The Battelles also maintained a home, Miramar, in Mattapoisett.
During the 1905-1906 winter season, the Battelles were traveling in Europe and 257 Marlborough was the home of Frank Brewer Bemis and his wife, Marion Wells (Cumings) Bemis. They also maintained a home at Beverly Farms. Frank Bemis was a banker and also a noted book collector. By the 1906-1907 season, they had moved to 270 Clarendon and 257 Marlborough once again was the Battelles’ home.
Helen Battelle married in June of 1906 to James Taylor Soutter. He was a civil engineer with the Chicago, Rock Island & Pacific Railway in Iowa. After their marriage, they lived in Cedar Rapids, Iowa; by 1908, they had moved to Greenwich, Connecticut, and he was a securities broker.
Thomas Battelle moved to New York City in about 1906, where he was a securities broker.
Susan Battelle died in March of 1914, and Eugene Battelle continued to live at 257 Marlborough with their unmarried daughter, Sarah.
Eugene Battelle died in October of 1917 and Sarah Battelle moved soon thereafter. By 1920, she was living at 706 Huntington. 257 Marlborough was inherited by the Battelles’ four surviving children: Seavey Battelle, Sarah Battelle, Helen (Battelle) Soutter, and Thomas Battelle.
257 Marlborough was not listed in the 1918 and 1919 Blue Books.
During the 1919-1920 winter season, 257 Marlborough was the home of William Francis Warden and his wife, Eleanor Cotton (Denham) Warden. They had lived at 263 Beacon during the previous season. He was an artist and, prior to the outbreak of World War I, they had lived in Paris for a number of years. By the 1920-1921 season, they had moved to 155 Beacon.

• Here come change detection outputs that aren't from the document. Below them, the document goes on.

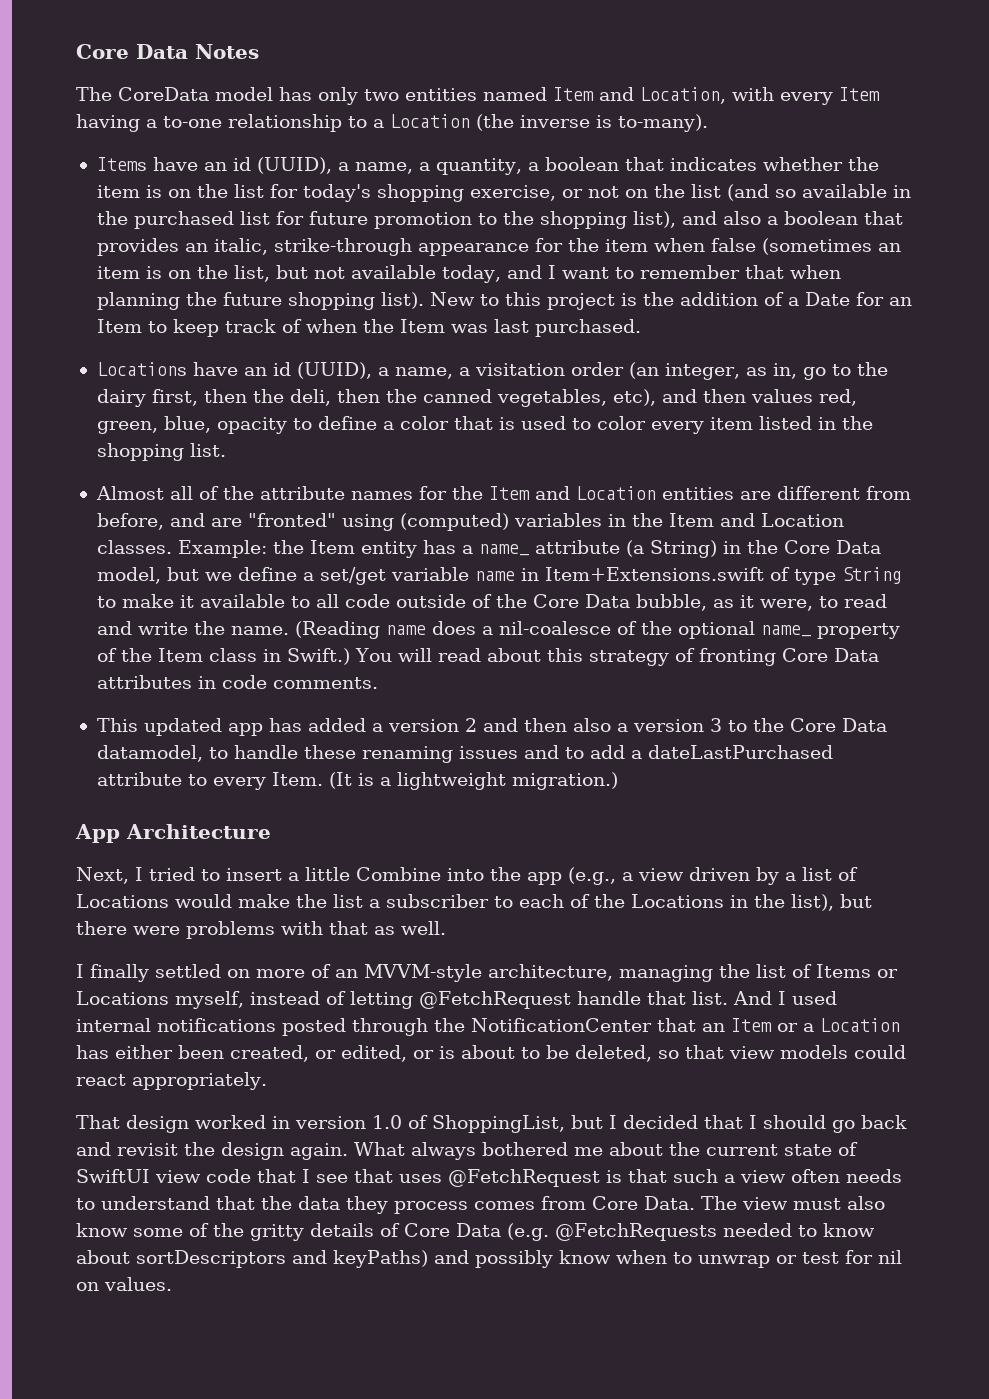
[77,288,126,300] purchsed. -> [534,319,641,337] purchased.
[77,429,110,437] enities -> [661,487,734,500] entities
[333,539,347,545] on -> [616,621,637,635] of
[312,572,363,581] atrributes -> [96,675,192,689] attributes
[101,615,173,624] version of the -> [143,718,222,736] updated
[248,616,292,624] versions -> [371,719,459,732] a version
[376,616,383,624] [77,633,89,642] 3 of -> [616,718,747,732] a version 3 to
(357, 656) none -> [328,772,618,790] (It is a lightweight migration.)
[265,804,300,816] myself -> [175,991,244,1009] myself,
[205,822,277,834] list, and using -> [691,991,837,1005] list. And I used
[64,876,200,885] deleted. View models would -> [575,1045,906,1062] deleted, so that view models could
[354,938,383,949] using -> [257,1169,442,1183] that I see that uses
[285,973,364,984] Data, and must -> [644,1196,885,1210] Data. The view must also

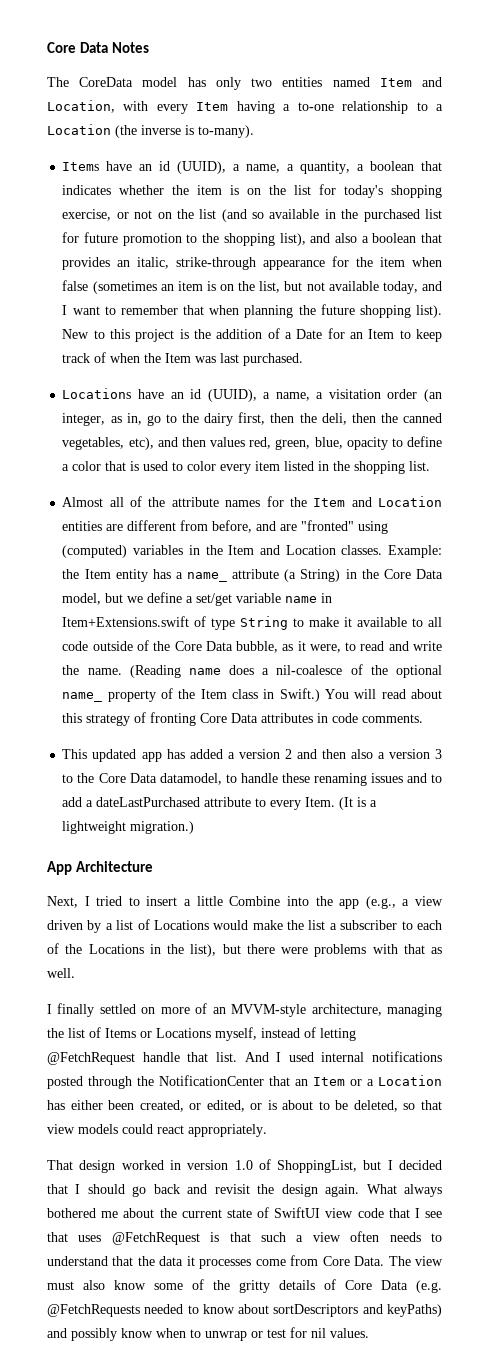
[346,1196,535,1214] they process comes -> [186,1256,286,1269] it processes come
[76,1282,99,1291] on -> (326, 1333) none

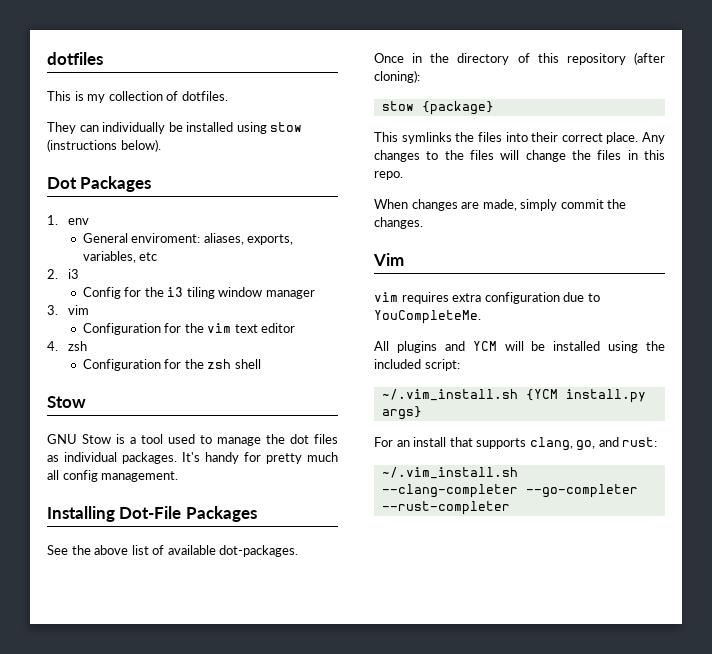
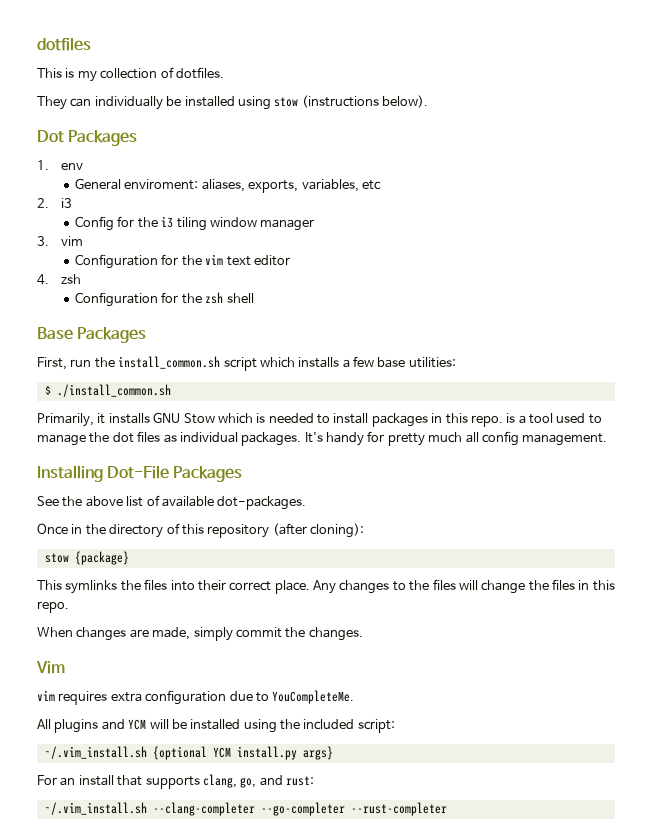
[47,396,86,408] [47,434,111,444] Stow // GNU Stow -> [37,327,147,343] [37,356,456,371] [44,384,171,397] [37,412,503,427] Base Packages // First, run the install_common.sh script which installs a few base utilities: // $ ./install_common.sh // Primarily, it installs GNU Stow which is needed to install packages in this repo.
[525,389,558,401] {YCM -> [152,746,231,760] {optional YCM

On June 30, 1920, 257 Marlborough was purchased from the Battelle family by John Reed Post, a cotton dealer, and his wife, Mabel (Davis) Post. They previously had lived at 313 Marlborough. They also maintained a home in Beverly Farms.
On July 5, 1939, they transferred the property into Mabel Post’s name.
John Post died in October of 1955. Mabel Post continued to live at 257 Marlborough until her death in 1957.
On February 12, 1957, 257 Marlborough was purchased from Mabel Post’s estate by John Hollingdale, and on March 15, 1957, it was acquired from him by Luykx Incorporated (Dirk J. Luykx, president).
On October 28, 1968, 257 Marlborough was acquired from Luykx Incorporated by Richard S. Gallagher and his wife, Agnes B. Gallagher, and on July 3, 1969, it was acquired from them by Pierre Louis de Bourgknecht. He had acquired 259 and 261 Marlborough earlier that year.
On July 1, 1985, 257 Marlborough was acquired from Pierre de Bourgknecht by Barry P. Winer and Mikhail Gissin, trustees of the 257 Marlborough Street Trust. In May of 1985, Pierre de Bourgknecht had sold 259 and 261 Marlborough to another purchaser.
On August 29, 1985, the 257 Marlborough Street Trust converted the property into ten condominium units, the 257 Marlborough Street Condominium.
In March of 1986, Mikhail Gissin applied for (and subsequently received) permission to increase the number of units from ten to eleven. In May of 1986, the condominium master deed was amended to reflect the increased number of units.